Se as tarifas fixas forem impostas ou a compensação de créditos sofrer alterações, o custo de manutenção desses sistemas pode aumentar significativamente. Isso afetaria tanto o bolso dos moradores quanto a viabilidade de projetos coletivos, que vinham ganhando força em todo o país.
O modelo de geração compartilhada é um dos grandes motores da democratização da energia solar, permitindo que consumidores que não possuem telhados adequados ou residem em apartamentos também usufruam dos benefícios da energia limpa. Contudo, as mudanças na MP criam insegurança jurídica e desestímulo ao setor.
A escalada da “taxação do Sol” e o risco de retrocesso
A legislação atual já previa um escalonamento gradual da cobrança sobre os créditos de energia solar injetados na rede — processo conhecido como “taxação do Sol” —, que alcançará 100% em 2029 para sistemas instalados após 2023.

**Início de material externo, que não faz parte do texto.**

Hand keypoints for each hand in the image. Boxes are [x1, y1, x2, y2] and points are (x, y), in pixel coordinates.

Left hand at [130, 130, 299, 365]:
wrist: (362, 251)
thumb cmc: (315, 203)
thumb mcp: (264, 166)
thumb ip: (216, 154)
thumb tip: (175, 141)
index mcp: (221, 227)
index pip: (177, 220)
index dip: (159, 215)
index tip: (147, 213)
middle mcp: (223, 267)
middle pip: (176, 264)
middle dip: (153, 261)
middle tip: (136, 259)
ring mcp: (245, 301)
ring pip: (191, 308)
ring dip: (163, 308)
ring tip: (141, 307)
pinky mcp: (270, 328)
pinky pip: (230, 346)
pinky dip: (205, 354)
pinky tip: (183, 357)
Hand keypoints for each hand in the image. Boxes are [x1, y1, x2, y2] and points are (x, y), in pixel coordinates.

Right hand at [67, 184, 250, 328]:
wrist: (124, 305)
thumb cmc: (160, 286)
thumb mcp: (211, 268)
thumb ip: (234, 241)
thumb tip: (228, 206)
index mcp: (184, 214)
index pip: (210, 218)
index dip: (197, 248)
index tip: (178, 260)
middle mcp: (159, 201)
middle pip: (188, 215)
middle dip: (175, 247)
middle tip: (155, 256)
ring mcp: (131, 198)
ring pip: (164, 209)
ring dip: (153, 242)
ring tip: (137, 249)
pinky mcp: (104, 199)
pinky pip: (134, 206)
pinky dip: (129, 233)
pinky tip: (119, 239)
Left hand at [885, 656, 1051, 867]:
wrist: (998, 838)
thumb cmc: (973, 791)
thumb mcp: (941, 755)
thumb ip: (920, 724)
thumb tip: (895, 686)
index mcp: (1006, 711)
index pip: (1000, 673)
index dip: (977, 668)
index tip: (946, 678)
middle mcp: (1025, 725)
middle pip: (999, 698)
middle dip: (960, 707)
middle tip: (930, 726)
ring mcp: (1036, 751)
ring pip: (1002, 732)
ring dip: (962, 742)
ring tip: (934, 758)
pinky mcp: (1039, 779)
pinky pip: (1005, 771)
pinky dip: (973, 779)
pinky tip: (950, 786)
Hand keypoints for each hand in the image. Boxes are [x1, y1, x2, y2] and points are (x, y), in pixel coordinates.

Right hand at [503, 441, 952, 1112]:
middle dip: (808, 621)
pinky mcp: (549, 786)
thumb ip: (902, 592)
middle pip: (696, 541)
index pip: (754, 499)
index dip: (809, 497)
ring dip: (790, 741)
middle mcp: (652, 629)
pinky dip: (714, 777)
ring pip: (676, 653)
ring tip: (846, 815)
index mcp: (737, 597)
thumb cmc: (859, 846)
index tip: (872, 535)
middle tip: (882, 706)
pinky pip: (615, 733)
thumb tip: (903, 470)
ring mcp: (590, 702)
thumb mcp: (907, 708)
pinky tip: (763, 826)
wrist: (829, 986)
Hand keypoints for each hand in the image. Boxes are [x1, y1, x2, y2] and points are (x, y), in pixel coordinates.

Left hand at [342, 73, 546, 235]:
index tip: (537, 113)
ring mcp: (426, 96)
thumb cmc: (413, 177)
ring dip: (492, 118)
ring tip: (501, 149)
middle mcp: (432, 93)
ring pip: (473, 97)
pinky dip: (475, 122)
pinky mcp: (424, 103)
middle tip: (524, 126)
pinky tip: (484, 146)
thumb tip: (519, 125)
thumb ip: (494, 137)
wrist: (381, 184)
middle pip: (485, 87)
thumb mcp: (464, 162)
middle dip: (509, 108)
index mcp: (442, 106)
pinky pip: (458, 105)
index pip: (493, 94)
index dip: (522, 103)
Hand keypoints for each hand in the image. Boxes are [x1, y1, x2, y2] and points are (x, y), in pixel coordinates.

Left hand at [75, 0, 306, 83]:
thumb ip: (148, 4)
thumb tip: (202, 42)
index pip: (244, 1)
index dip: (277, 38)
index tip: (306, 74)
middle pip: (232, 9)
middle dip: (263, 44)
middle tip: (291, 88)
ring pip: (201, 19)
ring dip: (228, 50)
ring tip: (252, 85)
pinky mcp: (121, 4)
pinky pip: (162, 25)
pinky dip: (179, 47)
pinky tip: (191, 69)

A MP 1.300/2025, entretanto, pode acelerar esse processo e incluir novas taxas sobre a energia produzida, criando custos adicionais e imprevisíveis para o consumidor.
O resultado seria um retrocesso ambiental e econômico, em um momento em que o mundo todo busca acelerar a transição para fontes renováveis.
Reações do setor e risco à confiança dos investidores
Empresas e entidades ligadas à energia solar alertam que o novo modelo traz insegurança regulatória, prejudicando a confiança de investidores e reduzindo o ritmo de expansão do setor.
A Absolar e outras organizações defendem que a estabilidade jurídica é essencial para manter o crescimento da energia fotovoltaica, que já ultrapassou 40 gigawatts de potência instalada no Brasil, com mais de 2 milhões de sistemas conectados à rede.
Além disso, o setor é responsável por empregar mais de 1 milhão de brasileiros e movimentar bilhões em investimentos anuais, contribuindo para o desenvolvimento sustentável e a redução de emissões de gases de efeito estufa.
Embora parte das propostas mais polêmicas tenha sido retirada, a MP 1.300/2025 ainda depende de regulamentação pela Aneel, o que mantém o clima de apreensão. O texto final aprovado pelo Congresso deve definir os limites da atuação da agência, especialmente sobre a criação de tarifas fixas e encargos para quem gera a própria energia.
Enquanto o setor de energia solar e mobilidade elétrica aguarda definições, o debate segue intenso. Para especialistas, a prioridade deve ser garantir previsibilidade, competitividade e segurança jurídica, sem punir quem investe em soluções sustentáveis que contribuem para o futuro energético do Brasil.